While his nonprofit, for now, is mobile, Willy would love the day when part of the program includes pre-release housing for up to 25 men where he can help them navigate the trials of life outside prison. 

“It will be a big life course with some therapy involved,” Willy says. “These guys need to know where they came from. They’ve got to figure it out. We have to peel the onion back all the way to the center.” Aside from housing, the program will offer mentorship and help with job opportunities. 

Willy laughs when he says he hopes the facility looks a little like a retirement home. Each man will have his own space with his own living room, bedroom and bathroom, but there would also be common areas to help them “do life together.” Each will have his own case manager. “Then, we can sit down and talk about truth,” Willy says. “At some point, there’s going to be an instant where the switch is flipped for these guys. The light will turn on.” 

Willy is thankful when he thinks of that moment in his own life. He says his biggest success, however, isn’t coming from the bottom and founding and operating a successful business. It’s his marriage. 

“Julie still likes me,” Willy says. “You laugh, but I think marriage is so incredibly delicate.
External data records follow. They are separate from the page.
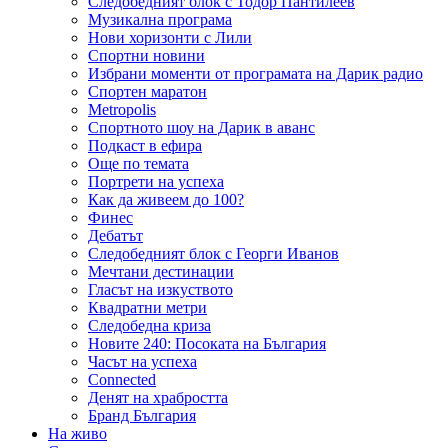
Следобедният блок с Тодор Пантилеев
Музикална програма
Нови хоризонти с Лили
Спортни новини
Избрани моменти от програмата на Дарик радио
Спортен маратон
Metropolis
Спортното шоу на Дарик в аванс
Подкаст в ефира
Още по темата
Портрети на успеха
Как да живеем до 100?
Финес
Дебатът
Следобедният блок с Георги Иванов
Мечтани дестинации
Гласът на изкуството
Квадратни метри
Следобедна криза
Новите 240: Посоката на България
Часът на успеха
Connected
Денят на храбростта
Бранд България
На живо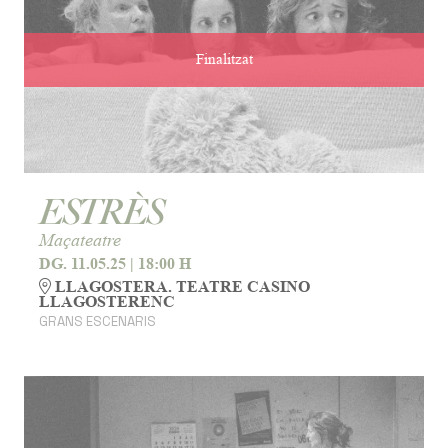
Finalitzat
ESTRÈS
Maçateatre
DG. 11.05.25
|
18:00 H
LLAGOSTERA. TEATRE CASINO
LLAGOSTERENC
GRANS ESCENARIS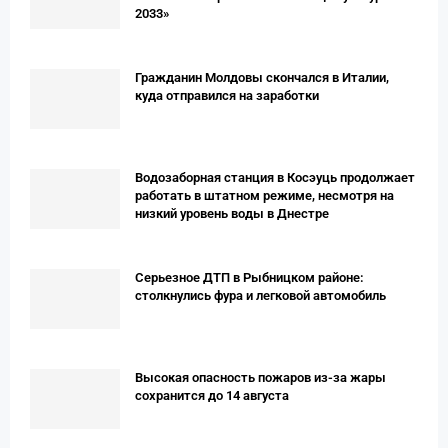
2033»
Гражданин Молдовы скончался в Италии,
куда отправился на заработки
Водозаборная станция в Косэуць продолжает
работать в штатном режиме, несмотря на
низкий уровень воды в Днестре
Серьезное ДТП в Рыбницком районе:
столкнулись фура и легковой автомобиль
Высокая опасность пожаров из-за жары
сохранится до 14 августа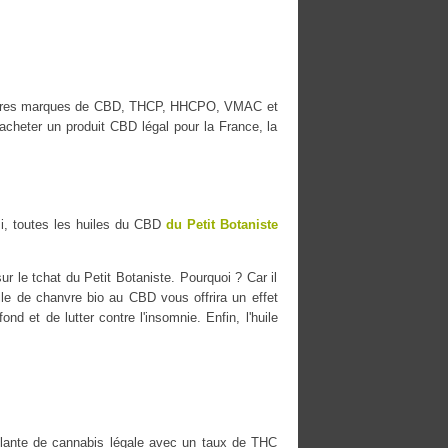
eilleures marques de CBD, THCP, HHCPO, VMAC et
cheter un produit CBD légal pour la France, la
i, toutes les huiles du CBD
du Petit Botaniste
r le tchat du Petit Botaniste. Pourquoi ? Car il
uile de chanvre bio au CBD vous offrira un effet
nd et de lutter contre l'insomnie. Enfin, l'huile
ante de cannabis légale avec un taux de THC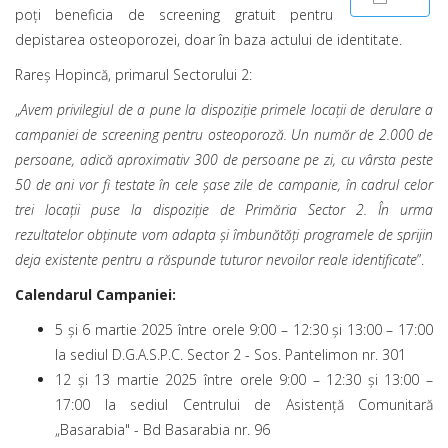
poţi beneficia de screening gratuit pentru
depistarea osteoporozei, doar în baza actului de identitate.
Rareș Hopincă, primarul Sectorului 2:
„
Avem privilegiul de a pune la dispoziţie primele locații de derulare a
campaniei de screening pentru osteoporoză. Un număr de 2.000 de
persoane, adică aproximativ 300 de persoane pe zi, cu vârsta peste
50 de ani vor fi testate în cele şase zile de campanie, în cadrul celor
trei locații puse la dispoziţie de Primăria Sector 2. În urma
rezultatelor obținute vom adapta şi îmbunătăţi programele de sprijin
deja existente pentru a răspunde tuturor nevoilor reale identificate
”.
Calendarul Campaniei:
5 și 6 martie 2025 între orele 9:00 – 12:30 și 13:00 – 17:00
la sediul D.G.A.S.P.C. Sector 2 - Sos. Pantelimon nr. 301
12 și 13 martie 2025 între orele 9:00 – 12:30 și 13:00 –
17:00 la sediul Centrului de Asistență Comunitară
„Basarabia" - Bd Basarabia nr. 96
It’s a lot more about the other person than it is you.” The two have been married 25 years and have a 23-year-old daughter, Rylee. 

“She doesn’t have any criminal class in her bones. She doesn’t know that side of the tracks. How cool is that? That’s a generational stop,” Willy says of his daughter. 
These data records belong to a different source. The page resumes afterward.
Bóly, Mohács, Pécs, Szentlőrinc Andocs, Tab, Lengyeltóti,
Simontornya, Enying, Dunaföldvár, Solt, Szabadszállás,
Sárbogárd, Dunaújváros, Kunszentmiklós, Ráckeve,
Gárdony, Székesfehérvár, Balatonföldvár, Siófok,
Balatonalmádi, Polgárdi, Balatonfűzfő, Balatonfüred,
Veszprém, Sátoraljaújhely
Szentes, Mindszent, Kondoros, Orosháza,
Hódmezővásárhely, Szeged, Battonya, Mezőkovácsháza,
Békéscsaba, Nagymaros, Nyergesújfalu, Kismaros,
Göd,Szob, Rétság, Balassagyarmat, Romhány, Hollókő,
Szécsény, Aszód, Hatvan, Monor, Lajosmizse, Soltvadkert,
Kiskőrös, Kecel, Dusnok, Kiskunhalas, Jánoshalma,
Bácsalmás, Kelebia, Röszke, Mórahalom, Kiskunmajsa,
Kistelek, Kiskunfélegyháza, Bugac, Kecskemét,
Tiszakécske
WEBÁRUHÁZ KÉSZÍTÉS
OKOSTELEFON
While he still reflects on his past from time to time, he’s quick to say that he doesn’t overindulge in such reflections. 

“People say tear the rearview mirror off. I don’t believe that. The rearview mirror is small compared to the windshield,” he says. 

He knows that, through that windshield, he might just help change another man’s life.  

“That one could be the next Willy, right?” He adds, “With my transformation, I give the credit to the people who stepped beside me, who believed in me. I reflect on that often and out of that is just gratitude.”

It’s his time, he says, to do the same. “I want to finish the race here. I think it will be very fulfilling.”